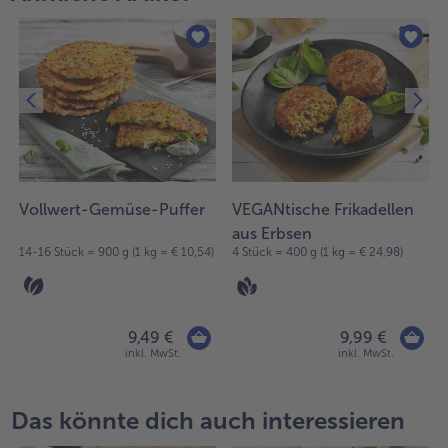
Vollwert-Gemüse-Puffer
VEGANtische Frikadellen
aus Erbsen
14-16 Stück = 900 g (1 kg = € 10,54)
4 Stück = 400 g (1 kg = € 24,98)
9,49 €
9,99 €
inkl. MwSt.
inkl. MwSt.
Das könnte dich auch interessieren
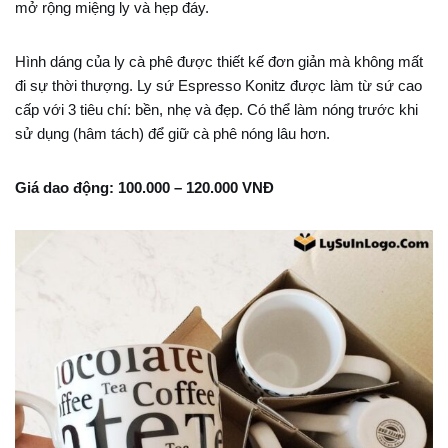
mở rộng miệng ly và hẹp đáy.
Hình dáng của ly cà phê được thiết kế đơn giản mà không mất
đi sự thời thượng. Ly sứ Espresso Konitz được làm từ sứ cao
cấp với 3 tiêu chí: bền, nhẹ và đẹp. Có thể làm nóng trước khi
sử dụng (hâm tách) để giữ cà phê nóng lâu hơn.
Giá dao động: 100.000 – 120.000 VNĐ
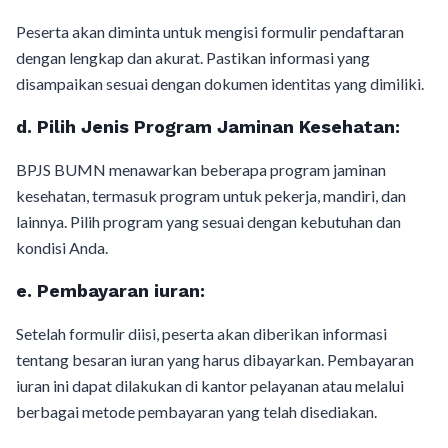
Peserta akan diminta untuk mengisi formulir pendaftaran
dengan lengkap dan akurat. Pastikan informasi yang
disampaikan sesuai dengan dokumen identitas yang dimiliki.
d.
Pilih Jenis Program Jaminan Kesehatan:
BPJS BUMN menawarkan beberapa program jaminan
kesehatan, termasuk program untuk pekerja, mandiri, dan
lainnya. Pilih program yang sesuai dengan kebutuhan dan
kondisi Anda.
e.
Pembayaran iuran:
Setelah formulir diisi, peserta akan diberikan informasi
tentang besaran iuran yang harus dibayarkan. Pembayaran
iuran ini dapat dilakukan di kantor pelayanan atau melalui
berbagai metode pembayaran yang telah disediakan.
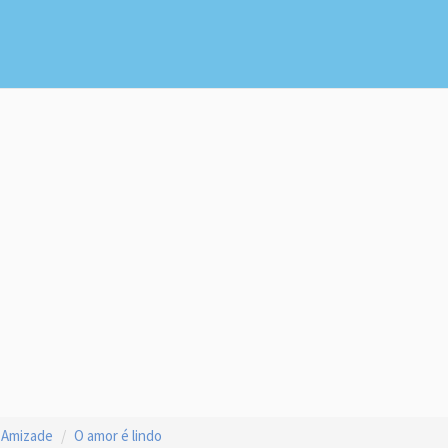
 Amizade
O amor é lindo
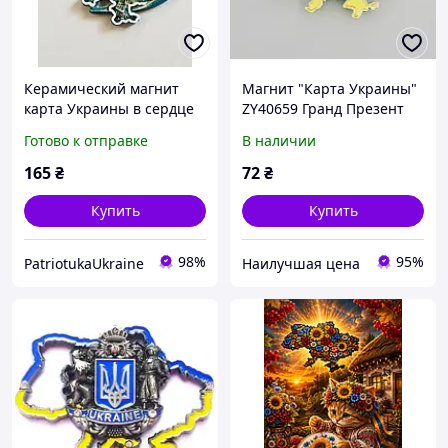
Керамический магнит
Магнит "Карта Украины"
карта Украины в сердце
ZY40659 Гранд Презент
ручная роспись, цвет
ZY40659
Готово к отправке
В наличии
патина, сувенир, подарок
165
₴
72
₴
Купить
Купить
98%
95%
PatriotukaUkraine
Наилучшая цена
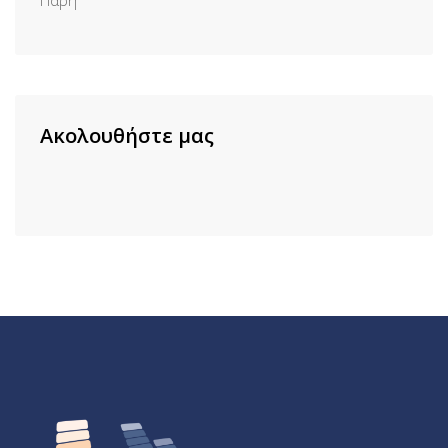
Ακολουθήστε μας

------------------------------

◆ **Description of the task**
Read the listing above, then copy every line that includes the string "được".

◆ **Answer section**
Hình dáng của ly cà phê được thiết kế đơn giản mà không mất
đi sự thời thượng. Ly sứ Espresso Konitz được làm từ sứ cao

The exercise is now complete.